*WHAT IS EXPECTED*. Will you carry on the extract on UDF input batch formats below, starting after its last line?

*EXTRACT TO READ*.
........

UDF Input Batch Format

Choose the batch format of the data given to UDFs by setting the batch_format option of .map_batches(). Here is an overview of the available batch formats:

The “native” batch format presents data as follows for each Dataset type:

  • Tabular Datasets: Each batch will be a pandas.DataFrame. This may incur a conversion cost if the underlying Dataset block is not zero-copy convertible from an Arrow table.

  • Tensor Datasets (single-column): Each batch will be a single numpy.ndarray containing the single tensor column for this batch.

  • Simple Datasets: Each batch will be a Python list.

import ray
import pandas as pd

# Load dataset.
ds = ray.data.read_csv("example://iris.csv")

........

(Collection entries)
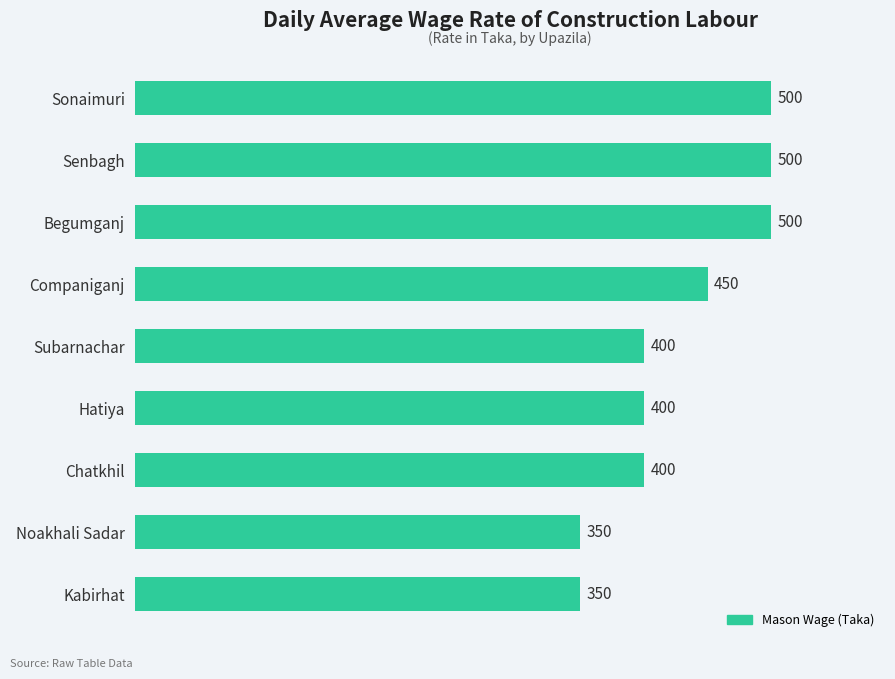

What is the average value?

428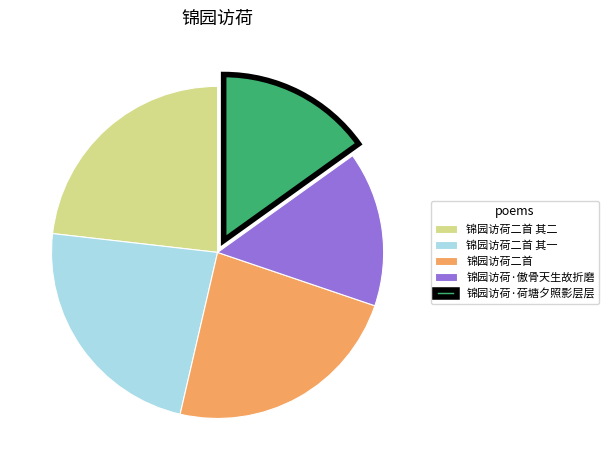

Is the sum of 锦园访荷二首 其二 and 锦园访荷二首 greater than half?

No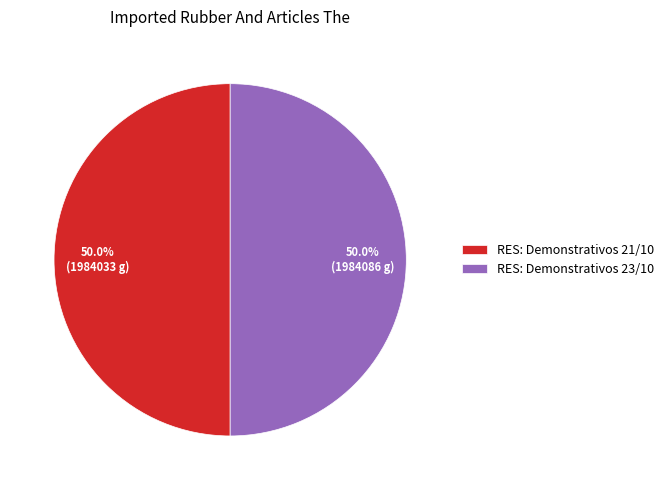

To the nearest percent, what is the combined percentage of RES: Demonstrativos 21/10 and RES: Demonstrativos 23/10?

100%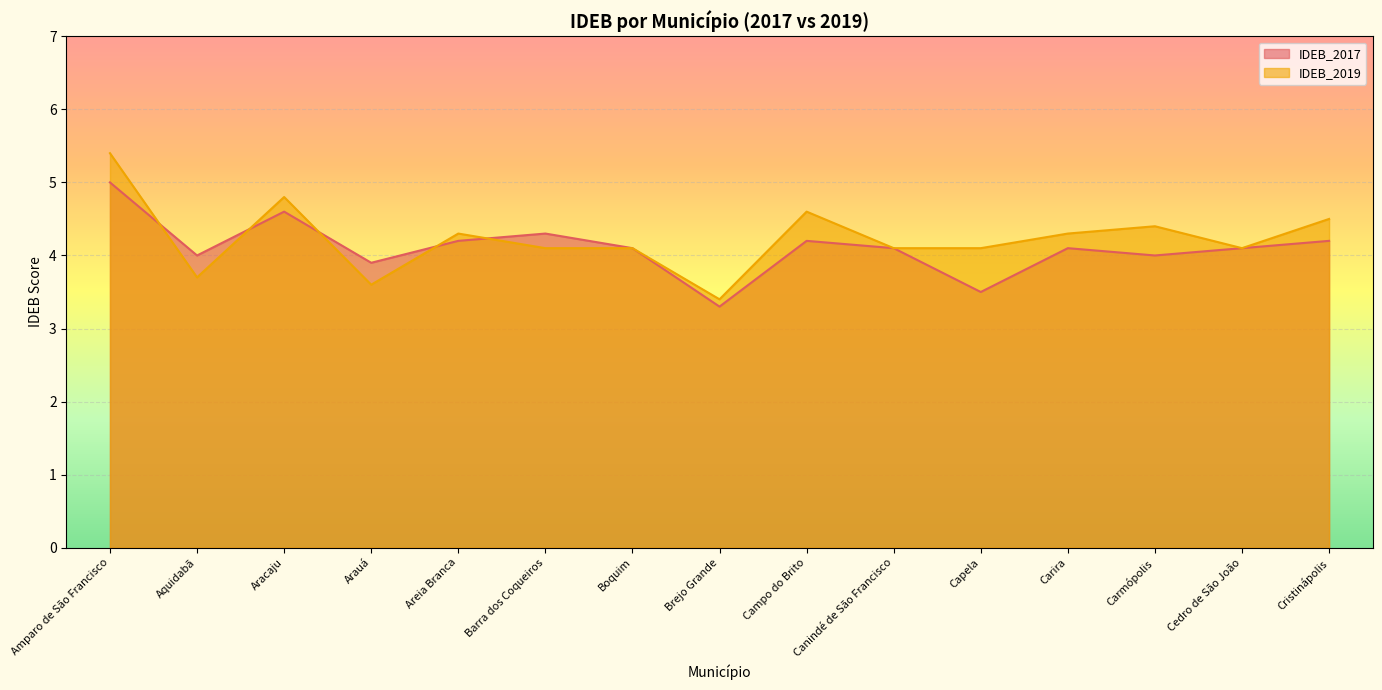

What is the spread (max minus min) of values at Cristinápolis?

0.3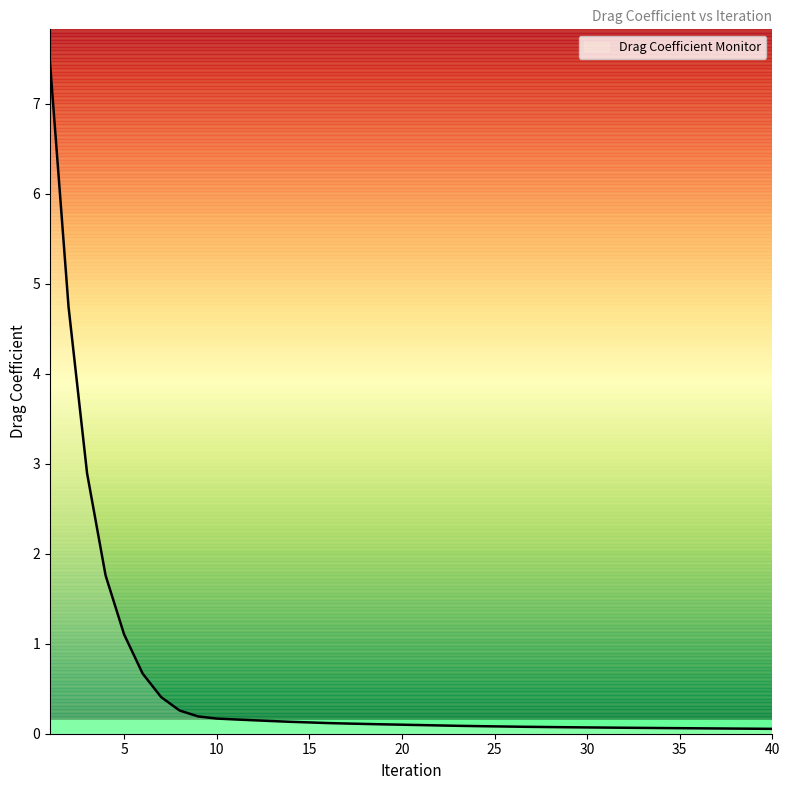

What is the maximum value shown in the chart?

7.5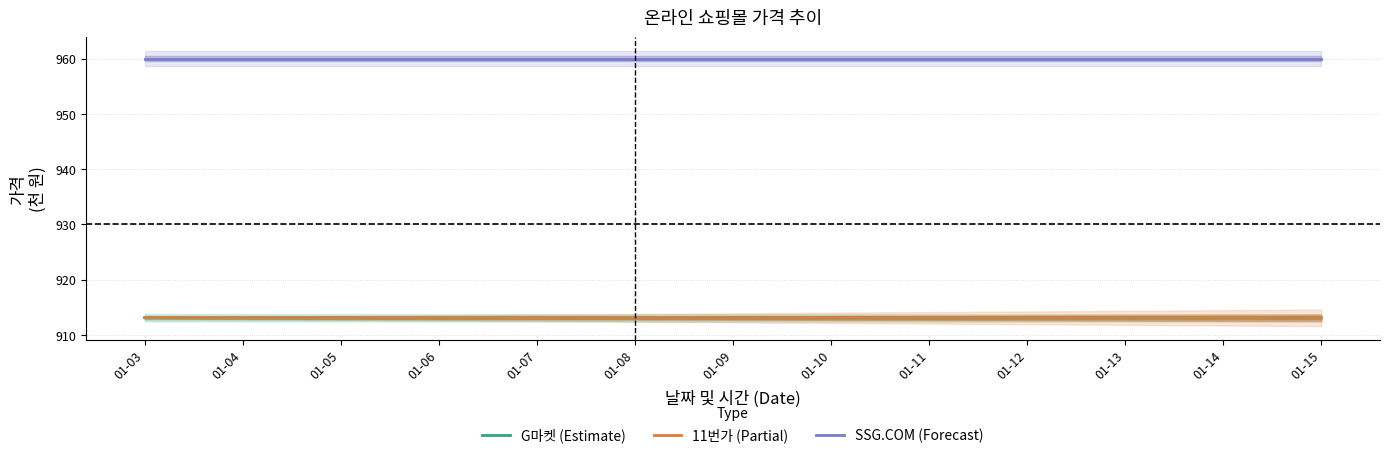

Is this an area chart (filled region under the line)?

No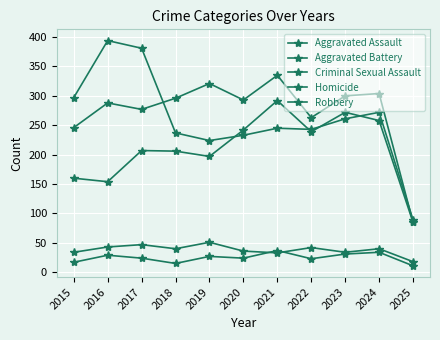

Is it true that Robbery equals 89 at 2025?

True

........

*REPLY*.
# UDF as a function on Pandas DataFrame batches.
def pandas_transform(df: pd.DataFrame) -> pd.DataFrame:
    # Filter rows.
    df = df[df["variety"] == "Versicolor"]
    # Add derived column.
    df["normalized.sepal.length"] =  df["sepal.length"] / df["sepal.length"].max()
    # Drop column.
    df = df.drop(columns=["sepal.length"])
    return df

ds.map_batches(pandas_transform).show(2)
# -> {'sepal.width': 3.2, 'petal.length': 4.7, 'petal.width': 1.4,
#     'variety': 'Versicolor', 'normalized.sepal.length': 1.0}
# -> {'sepal.width': 3.2, 'petal.length': 4.5, 'petal.width': 1.5,
#     'variety': 'Versicolor', 'normalized.sepal.length': 0.9142857142857144}

The "pandas" batch format presents batches in pandas.DataFrame format. If converting a simple dataset to Pandas DataFrame batches, a single-column dataframe with the column "__value__" will be created.

import ray
import pandas as pd

# Load dataset.
ds = ray.data.read_csv("example://iris.csv")

# UDF as a function on Pandas DataFrame batches.
def pandas_transform(df: pd.DataFrame) -> pd.DataFrame:
    # Filter rows.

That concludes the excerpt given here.